Document section:
Ever wished you could work from home? For many people, that dream is increasingly becoming a reality as the Internet lets us work from practically anywhere. Working remotely has many benefits.
You can stay home with your kids or jet off to Borneo. Unfortunately, without co-workers and superiors constantly around to keep you in check, it can be tough to stay productive when you’re working remotely. That’s why we’ve rounded up the following tips to help you do what you need to.
1. Create a dedicated workspace.
One of the worst possible things you can do if you work from home is to work in bed. This practice will disrupt both the quality of your sleep AND the quality of your work. Create a space in your home that’s solely dedicated to work.
That way, there’s a clear delineation between your work and your personal life – so when you sit down at your home office, you signal to your brain and body that it’s time to focus.
This office doesn’t have to be large or high-tech, but it does need to be comfortable. Make sure it’s well-lit and get a good chair so you don’t hurt your back.
2. Have a schedule.
For most people, working remotely means that you can work whenever you want. Do your best work at midnight? Go for it! However, keeping some semblance of a schedule will ensure you get everything done and add some structure to your daily routine.
Try working at roughly the same times every day. If you want more flexibility, you might consider doing certain tasks at specific times – maybe you always go through new client information on Thursday at 2PM. It doesn’t matter what your schedule is; what matters is that you have one.
3. Make a friend who works remotely.
Working remotely can get really lonely, even if you spend all day talking to your colleagues. So it helps to make a friend who lives in your city and also works remotely. This person might become an accountability partner you talk to throughout the day – consider calling him/her instead of emailing, since it’s so easy to lie over email.
Better yet, work together in a coffee shop or in one of your homes so you can motivate each other to stay focused. Don’t know anybody who works remotely? You can find them at networking events and Meetups – just remember to follow basic safety tips if you’re meeting someone from the Internet.
4. Go outside at least once a day.
If you work from home, it’s all too easy to go days on end without ever leaving your house. But it’s not healthy to sit at a desk all day; you need regular changes in the environment. Think about it. If you work in an office, you commute there, you move around the floor and the building, you head to the cafeteria for lunch and you might go out for happy hour.

Data excerpt:
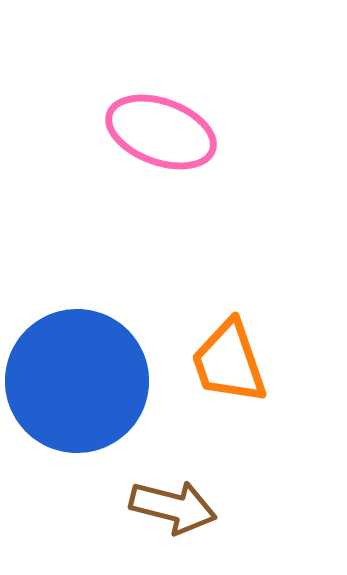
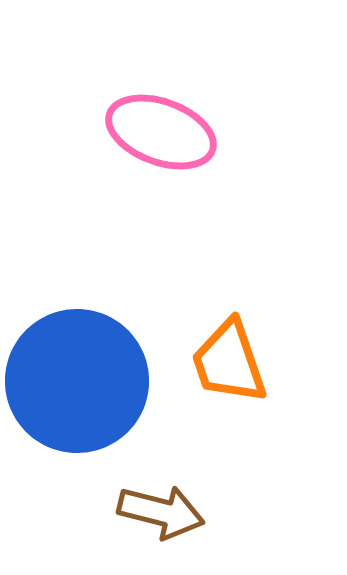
brown arrow: moved 12 px left, 5 px down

Written exercise:
Extract the passage of the remote-work tips text from "This office doesn’t" to "hurt your back.".

Task output:
This office doesn’t have to be large or high-tech, but it does need to be comfortable. Make sure it’s well-lit and get a good chair so you don’t hurt your back.